PMNs were prepared from citrated venous blood obtained from healthy volunteers at a local hospital blood bank, using the standard techniques of dextran sedimentation followed by Histopaque®1077 gradient centrifugation. Residual erythrocytes were removed by hypotonic lysis and PMNs were resuspended in buffered salt solution (BSS) (138 mmol l−1 NaCl, 2.7 mmol l−1 KCl, 8.1 mmol l−1 Na2HPO4, 1.5 mmol l−1 KH2PO4, 1 mmol l−1 MgCl2, 1 mmol l−1 CaCl2, pH 7.4) supplemented with 1 mg ml−1 glucose and 1 mg ml−1 human serum albumin (HSA). Purity of the final cell suspension and cell viability, assessed by the Trypan blue exclusion test, were >95% in all cases. Cell viability was not affected by drug treatment.

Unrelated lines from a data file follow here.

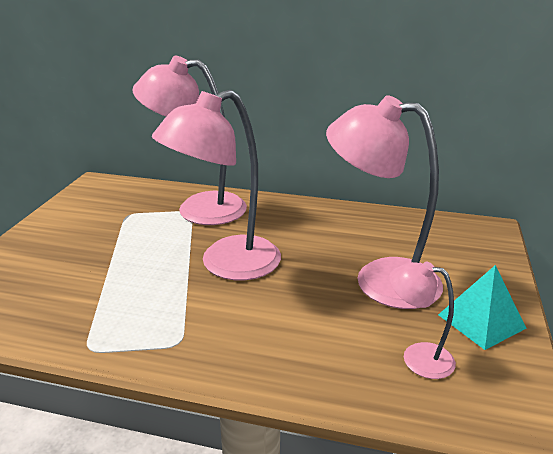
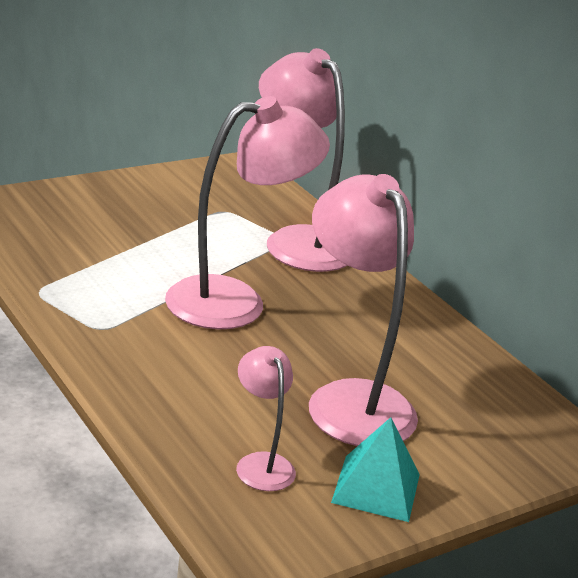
camera: 40 degrees right, 0 degrees up
(226, 264) = (235, 301): pink lamp -> pink lamp turned 150 degrees clockwise

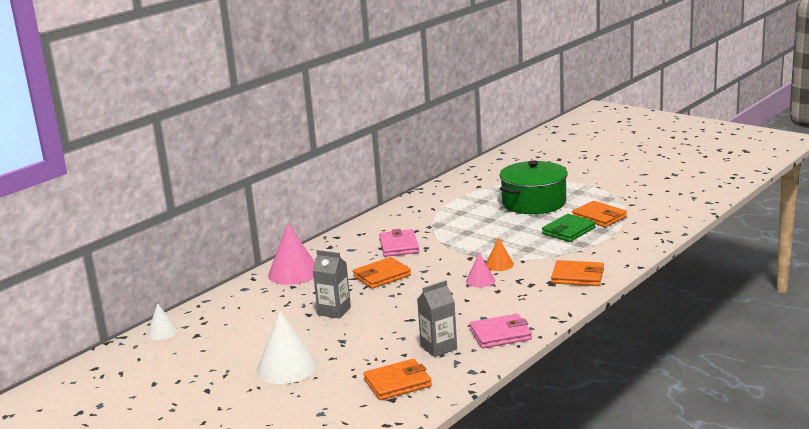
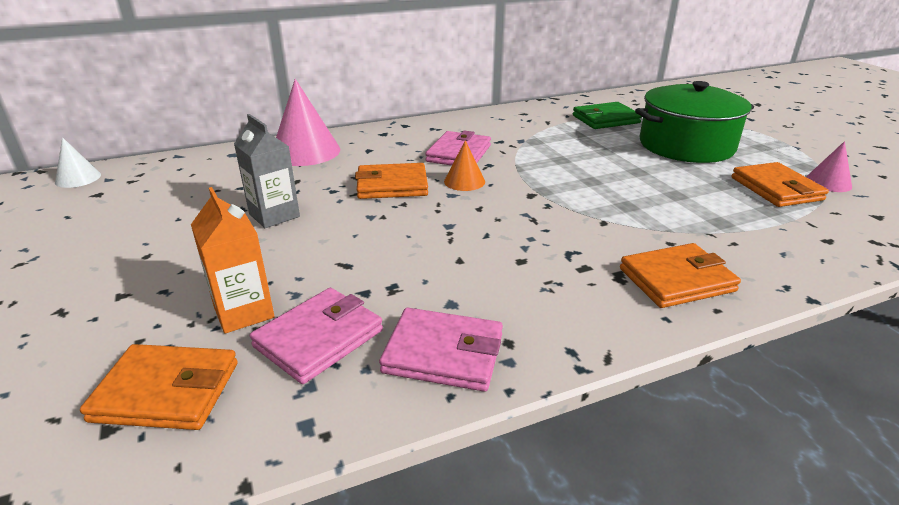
camera: 25 degrees right, 10 degrees up
(287, 367) = (93, 283): white cone -> none
(388, 351) = (244, 312): none -> orange carton
(438, 348) = (319, 338): grey carton -> pink wallet
(480, 280) = (511, 234): pink cone -> pink cone (828, 182)
(499, 264) = (563, 217): orange cone -> orange cone (464, 181)
(568, 231) = (711, 196): green wallet -> green wallet (605, 119)
(577, 276) = (676, 280): orange wallet -> orange wallet turned 60 degrees counterclockwise

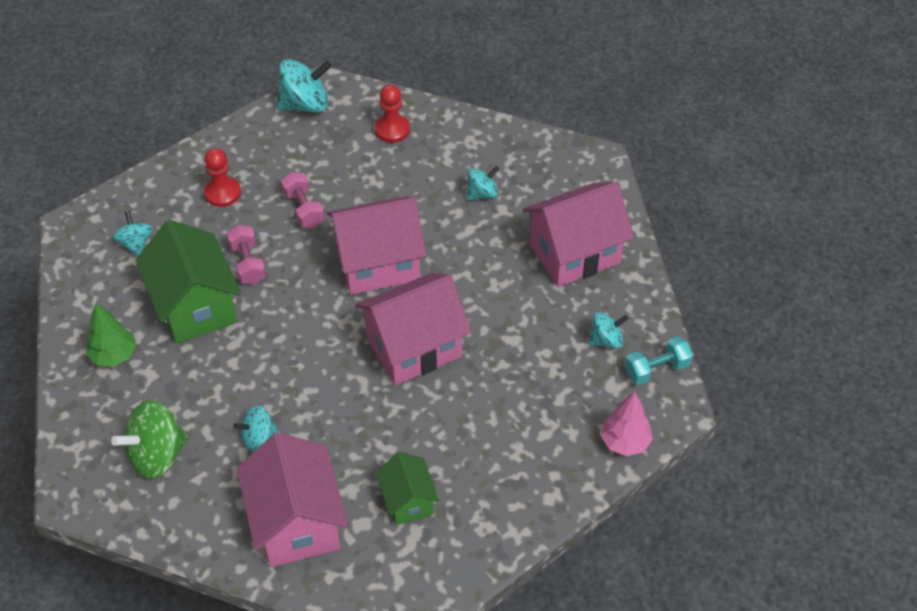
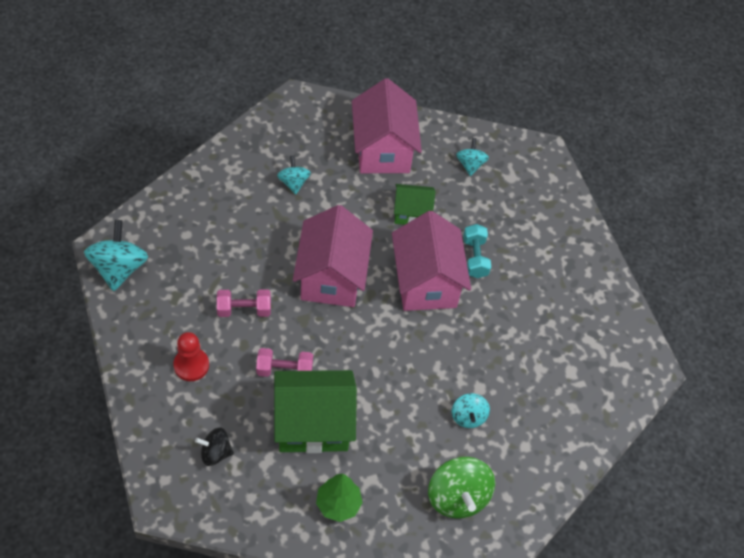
camera: 75 degrees left, 5 degrees up
(136, 243) = (215, 453): turquoise spinning top -> black spinning top
(296, 523) = (556, 414): pink house -> none
(392, 130) = (188, 216): red pawn -> none
(408, 501) = (562, 335): green house -> green house (411, 213)
(625, 442) = (559, 190): pink tree -> none
(656, 369) = (507, 147): turquoise dumbbell -> turquoise dumbbell (475, 258)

Human umbilical vein endothelial cells (HUVEC) were isolated from human umbilical veins by collagenase treatment (0.1%) and cultured in M199 with the addition of 20% BCS, 100 U ml−1 penicillin, 100 μg ml−1 streptomycin, 5 U.I. m−1 heparin, 12 μg ml−1 bovine brain extract and 200 mM glutamine. Purity of the HUVEC preparation, evaluated by morphology and immunostaining for factor VIII, was >95%. Contaminant leukocytes were detected by immunostaining for CD45.

HUVEC were grown to confluence in flasks and used at the III-V passage. Informed consent was obtained from all volunteers.

Preparation of chol-but SLN and sodium butyrate solutions

Chol-but SLN were prepared by the microemulsion method, reported elsewhere (Pellizzaro et al., 1999). Briefly, a warm oil-in-water microemulsion was prepared from cholesterylbutyrate, Epikuron 200, butanol and water. The warm microemulsion was dispersed in cold water and the resulting chol-but SLN aqueous dispersion was washed twice by diaultrafiltration using a TCF2 system Amicon (Danvers, U.S.A.) with a Diaflo YM 100 membrane (cutoff 100,000 Da). The aqueous dispersions of chol-but SLN were sterilized by autoclaving (15 min, 121°C, 2 bar) before use. Fluorescent chol-but SLN were prepared as above but adding 6-coumarin (0.04% w w−1) to the formulation.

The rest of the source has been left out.